══ MATERIAL FOR THIS EXERCISE ══
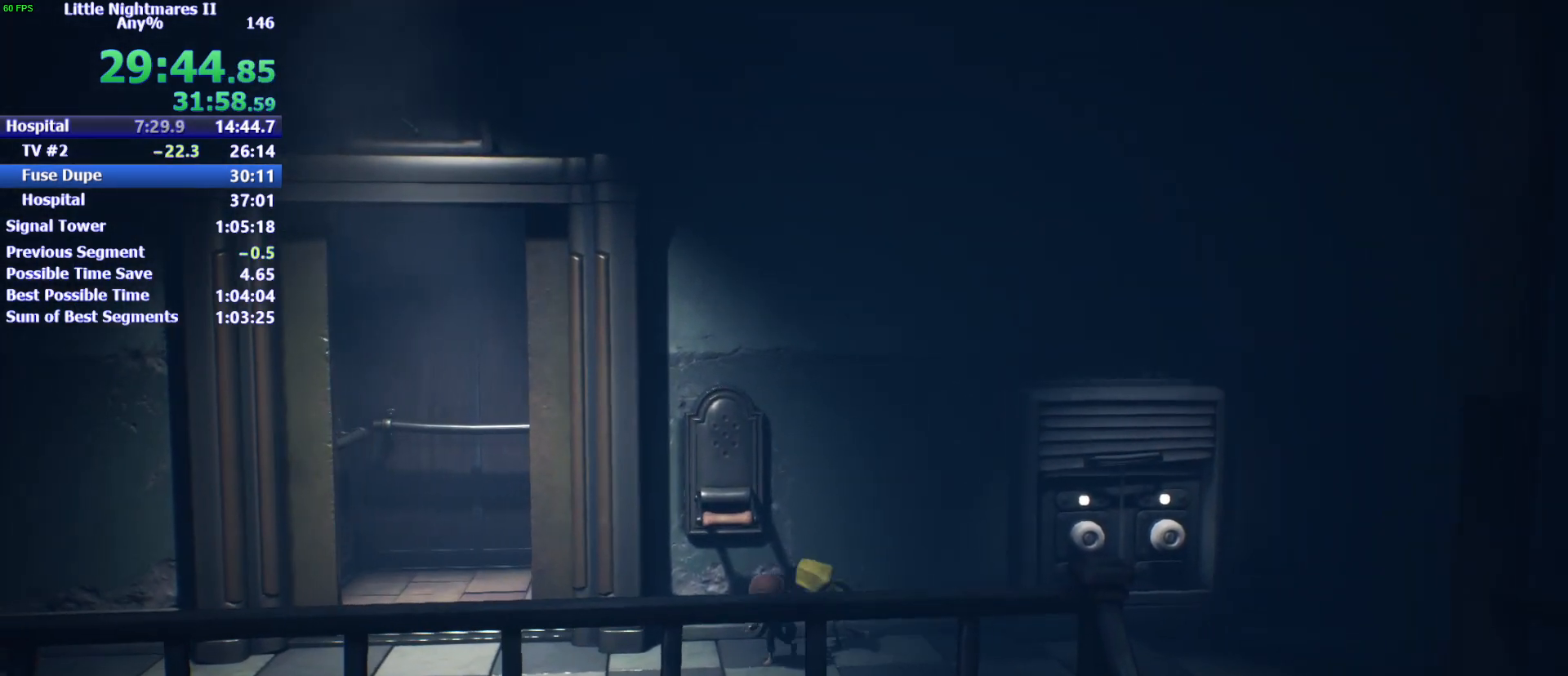
{"keys": ["a"], "events": []}
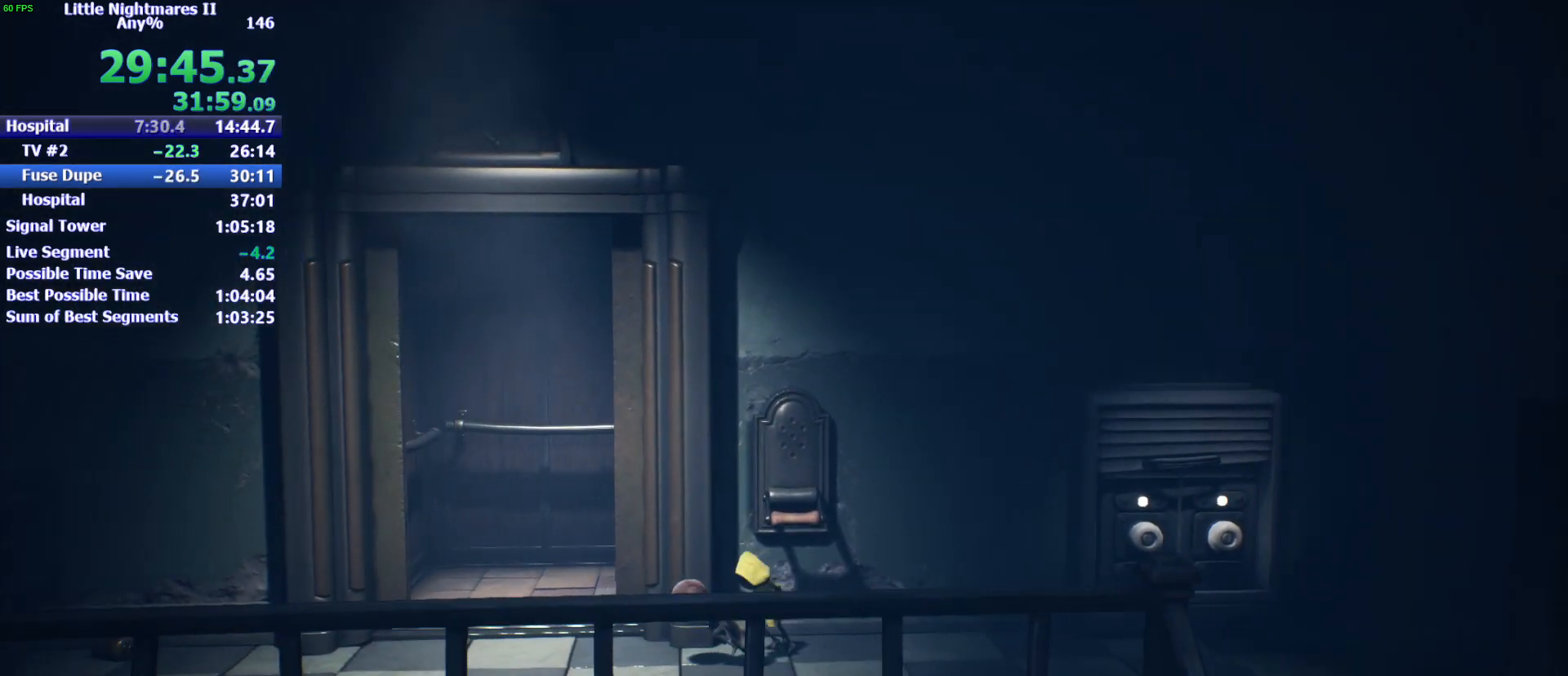
{"keys": ["a", "w"], "events": [[300, "w", "down"]]}
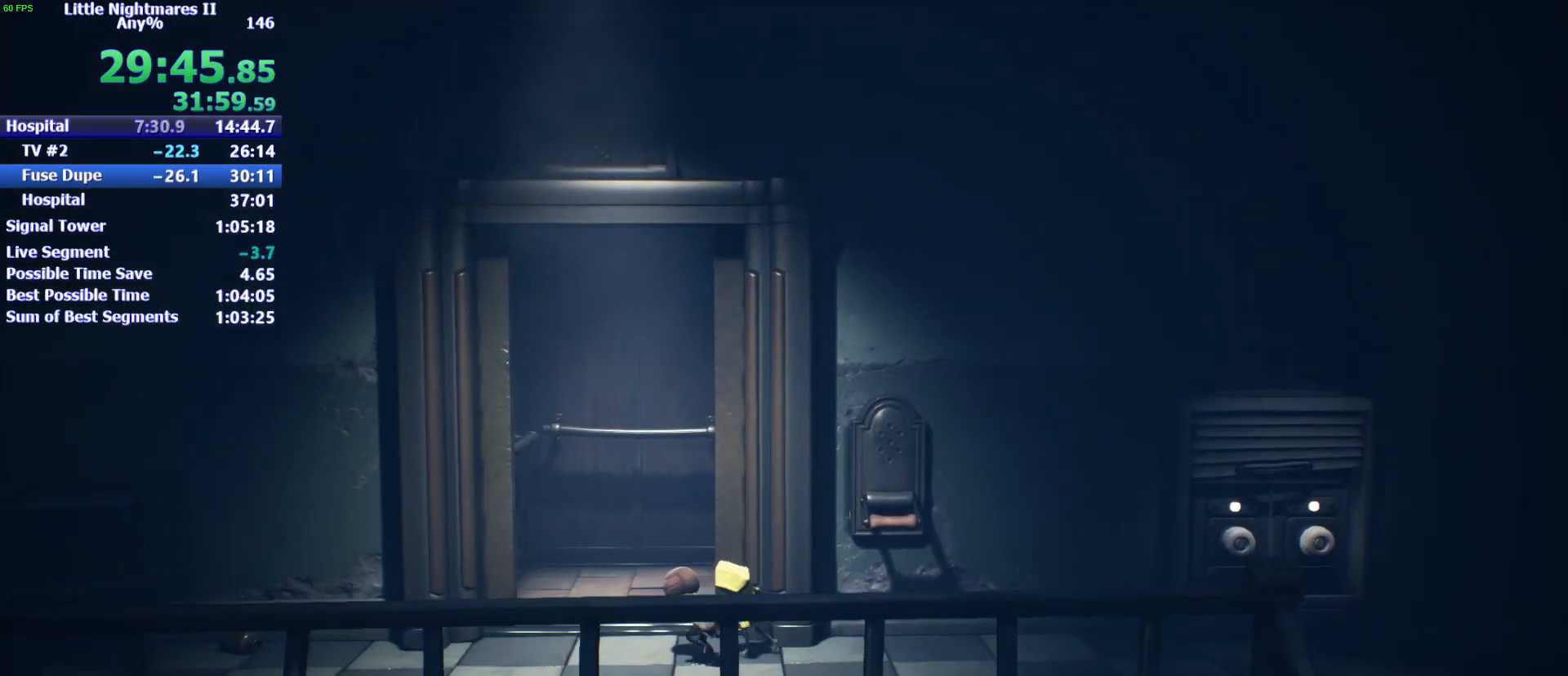
{"keys": ["w"], "events": [[100, "a", "up"]]}
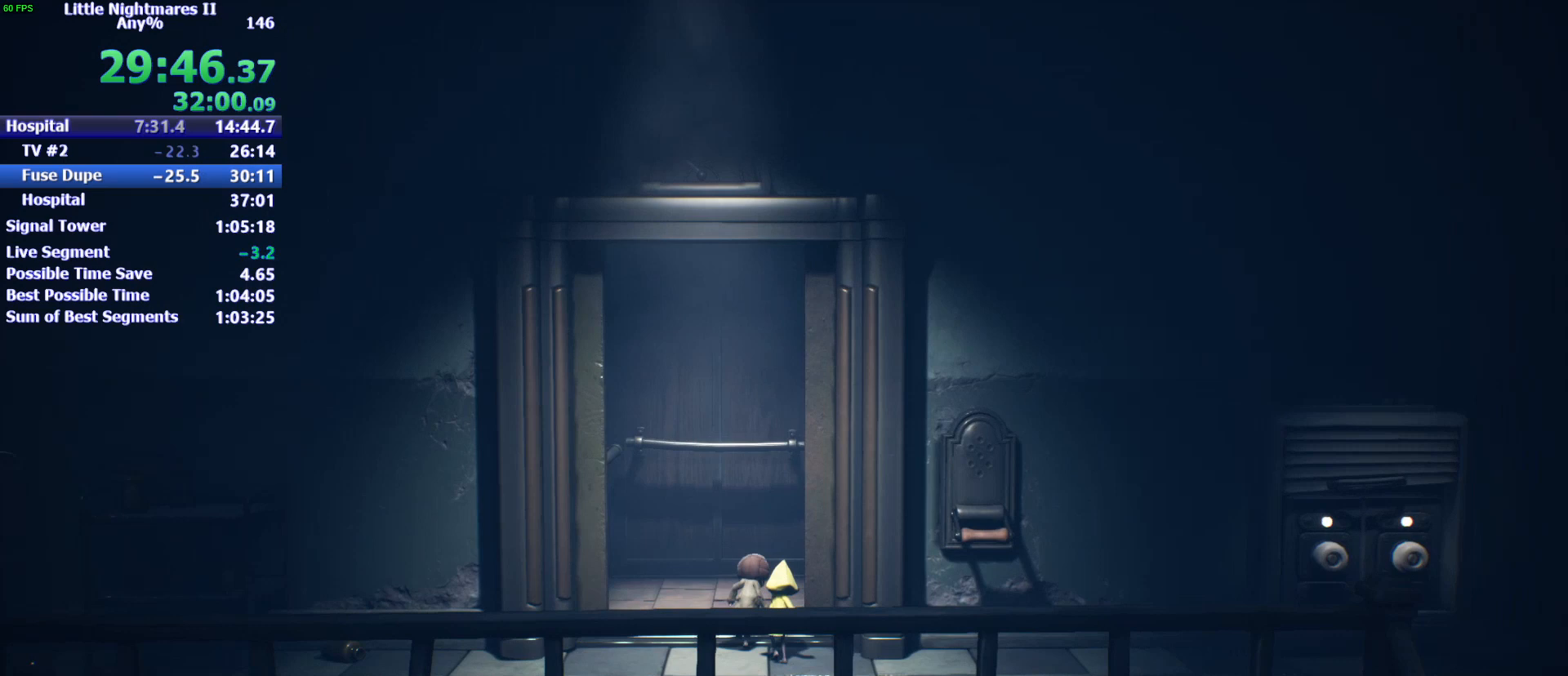
{"keys": ["w"], "events": []}
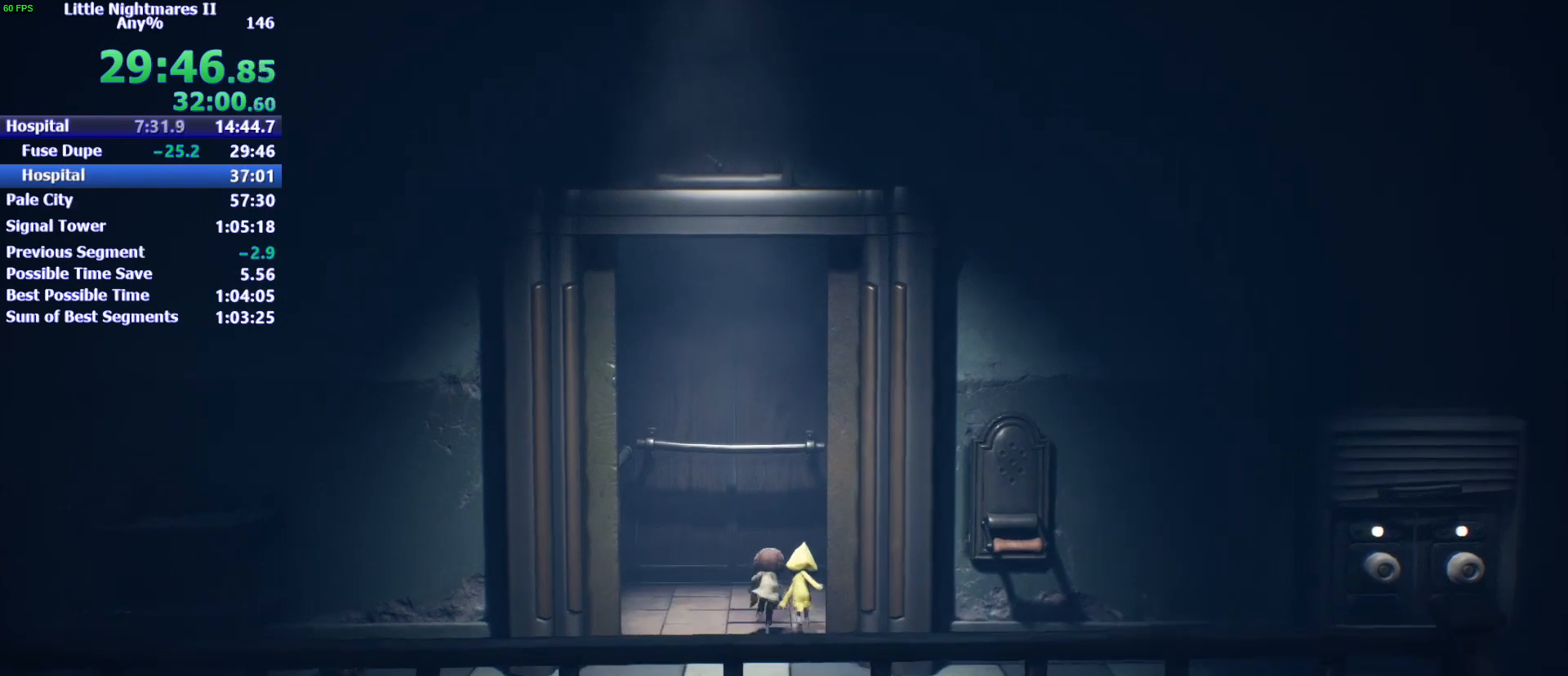
{"keys": ["s"], "events": [[67, "a", "down"], [233, "w", "up"], [333, "s", "down"], [467, "a", "up"]]}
═══
> EXERCISE GOAL
The data above must be given again in full and unaltered, minus its images.

> YOUR SOLUTION
{"keys": ["a"], "events": []}
{"keys": ["a", "w"], "events": [[300, "w", "down"]]}
{"keys": ["w"], "events": [[100, "a", "up"]]}
{"keys": ["w"], "events": []}
{"keys": ["s"], "events": [[67, "a", "down"], [233, "w", "up"], [333, "s", "down"], [467, "a", "up"]]}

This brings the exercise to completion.